• [Try it]: Determine how many lines in the entries below hold "output". Respond with that number only.

• [Supplied material]:
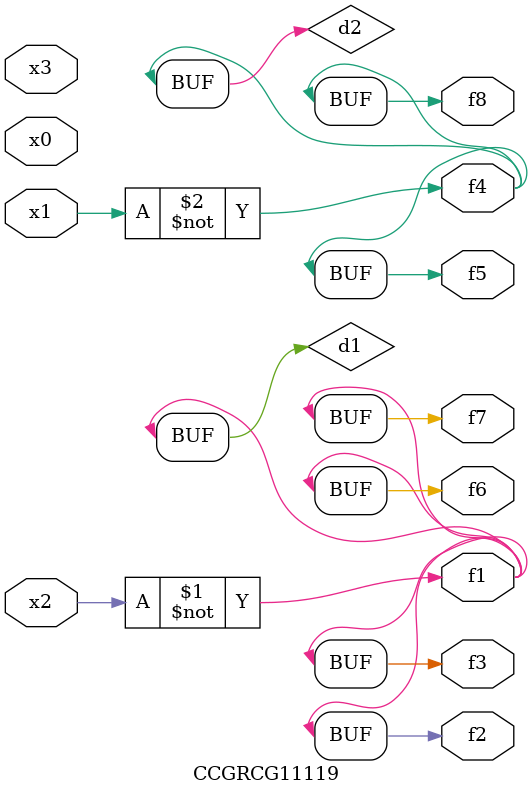
<source format=v>
module CCGRCG11119(
	input x0, x1, x2, x3,
	output f1, f2, f3, f4, f5, f6, f7, f8
);

	wire d1, d2;

	xnor (d1, x2);
	not (d2, x1);
	assign f1 = d1;
	assign f2 = d1;
	assign f3 = d1;
	assign f4 = d2;
	assign f5 = d2;
	assign f6 = d1;
	assign f7 = d1;
	assign f8 = d2;
endmodule

</source>
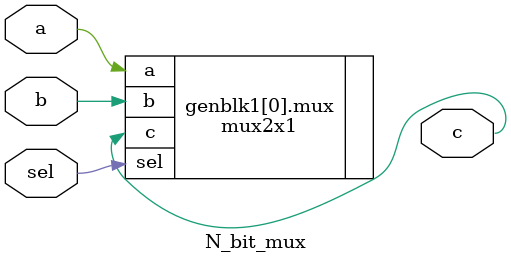
<source format=v>
`timescale 1ns / 1ps


module N_bit_mux #(parameter n = 1)(input [n-1:0] a, input [n-1:0] b, input sel, output [n-1:0] c);
genvar i;
    generate
        for (i=0;i<n;i=i+1) begin
            mux2x1 mux(.a(a[i]),.b(b[i]),.sel(sel),.c(c[i]));
        end
    endgenerate
endmodule

</source>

• [Response to this task]: 2